== Request ==
Restate word for word the line with "(746, 398) none" and the rest of the listing after it, ending at the final line, and include nothing else.
- Opening Delimiter -
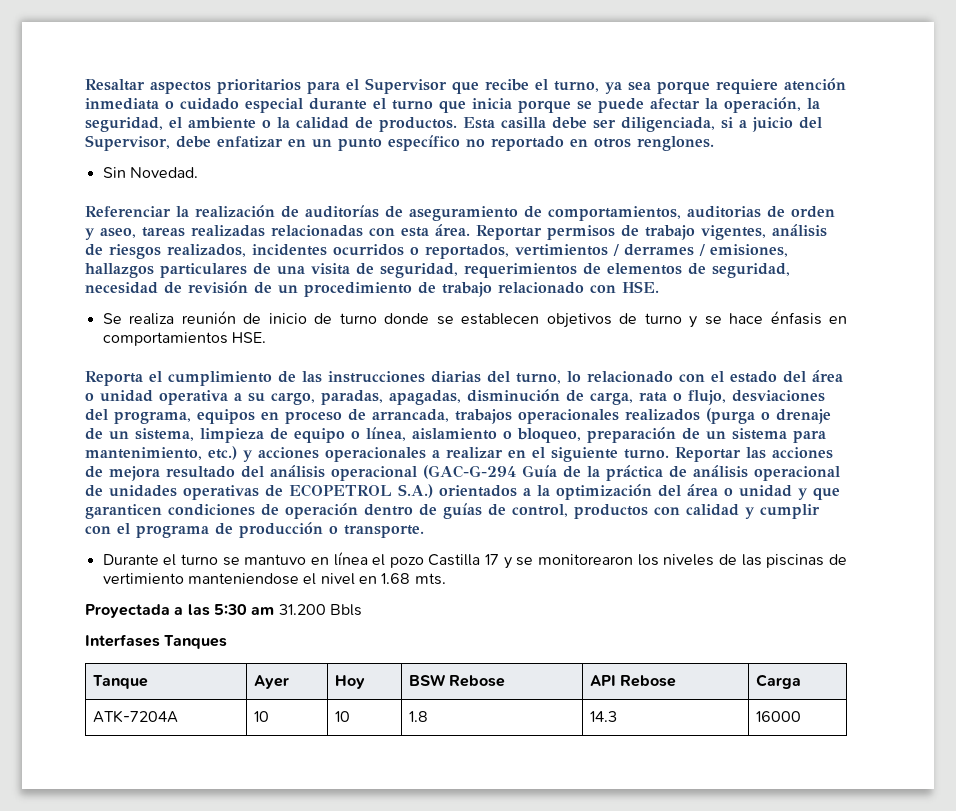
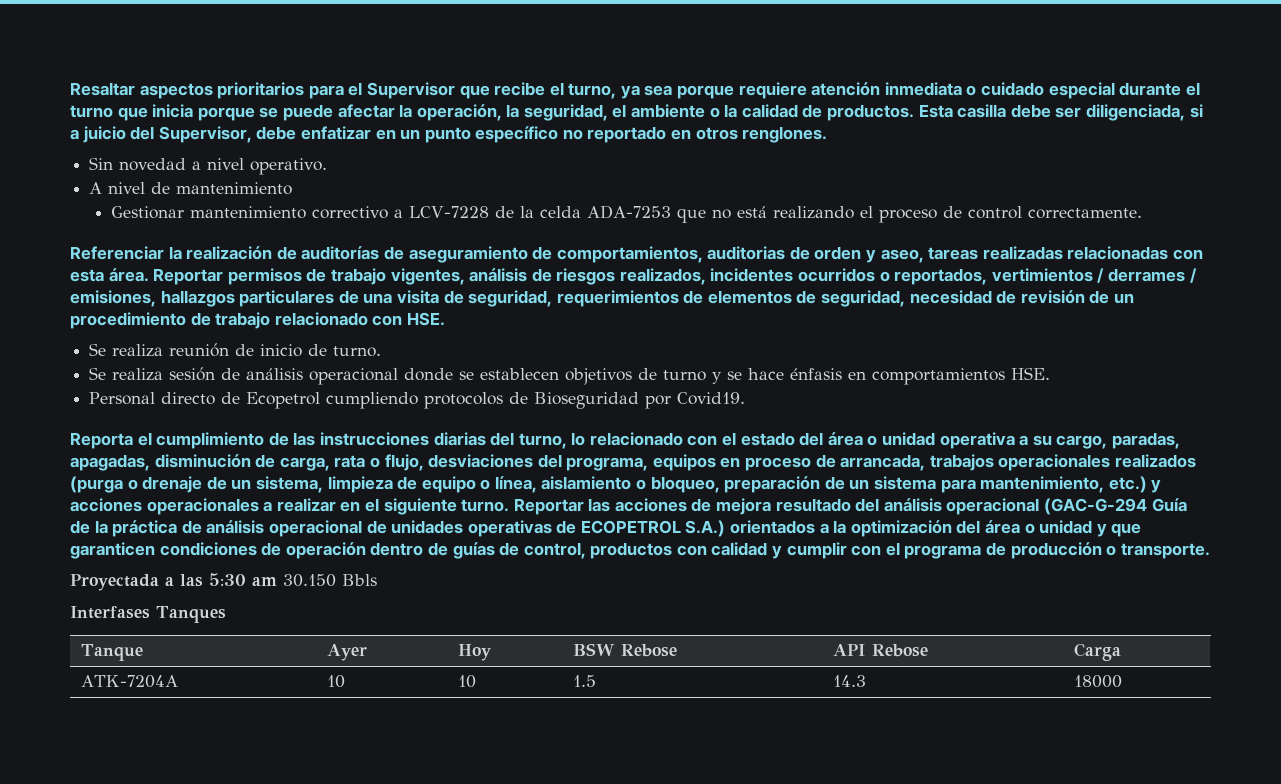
[129,167,198,178] Novedad. -> [119,158,328,175] [89,182,293,195] [111,205,1143,223] novedad a nivel operativo. // A nivel de mantenimiento // Gestionar mantenimiento correctivo a LCV-7228 de la celda ADA-7253 que no está realizando el proceso de control correctamente.
[339,313,377,324] turno -> [333,346,382,357] [89,367,399,385] turno. // Se realiza sesión de análisis operacional
(266, 337) none -> [89,392,746,409] // Personal directo de Ecopetrol cumpliendo protocolos de Bioseguridad por Covid19.
[102,552,848,569] [102,573,446,585] // Durante el turno se mantuvo en línea el pozo Castilla 17 y se monitorearon los niveles de las piscinas de vertimiento manteniendose el nivel en 1.68 mts. -> (1210, 551) none
[278,604,326,615] 31.200 -> [283,574,336,587] 30.150
[408,711,428,722] 1.8 -> [573,675,597,687] 1.5
[755,711,801,722] 16000 -> [1074,675,1123,688] 18000

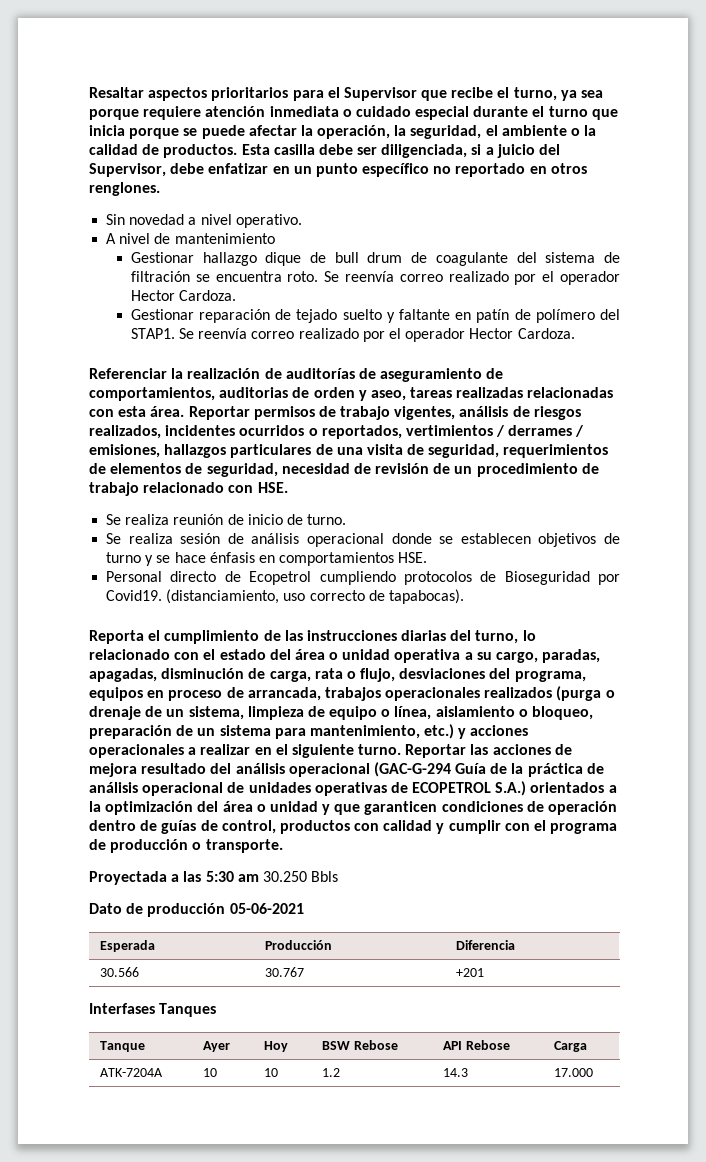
[190,205,1143,223] mantenimiento correctivo a LCV-7228 de la celda ADA-7253 que no está realizando el proceso de control correctamente. -> [202,252,620,266] [130,271,621,285] [130,290,237,301] [130,309,621,323] [130,328,575,342] hallazgo dique de bull drum de coagulante del sistema de filtración se encuentra roto. Se reenvía correo realizado por el operador Hector Cardoza. // Gestionar reparación de tejado suelto y faltante en patín de polímero del STAP1. Se reenvía correo realizado por el operador Hector Cardoza.
(746, 398) none -> [166,589,464,604] (distanciamiento, uso correcto de tapabocas).
[283,574,336,587] 30.150 -> [262,871,307,882] 30.250
(377, 580) none -> [89,903,304,917] [100,940,156,952] [265,940,333,950] [456,940,516,950] [100,967,140,977] [265,967,305,977] [456,968,485,977] // Dato de producción 05-06-2021 // Esperada | Producción | Diferencia // 30.566 | 30.767 | +201
[573,675,597,687] 1.5 -> [322,1068,341,1077] 1.2
[1074,675,1123,688] 18000 -> [554,1068,594,1077] 17.000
- Closing Delimiter -
== Your response ==
(746, 398) none -> [166,589,464,604] (distanciamiento, uso correcto de tapabocas).
[283,574,336,587] 30.150 -> [262,871,307,882] 30.250
(377, 580) none -> [89,903,304,917] [100,940,156,952] [265,940,333,950] [456,940,516,950] [100,967,140,977] [265,967,305,977] [456,968,485,977] // Dato de producción 05-06-2021 // Esperada | Producción | Diferencia // 30.566 | 30.767 | +201
[573,675,597,687] 1.5 -> [322,1068,341,1077] 1.2
[1074,675,1123,688] 18000 -> [554,1068,594,1077] 17.000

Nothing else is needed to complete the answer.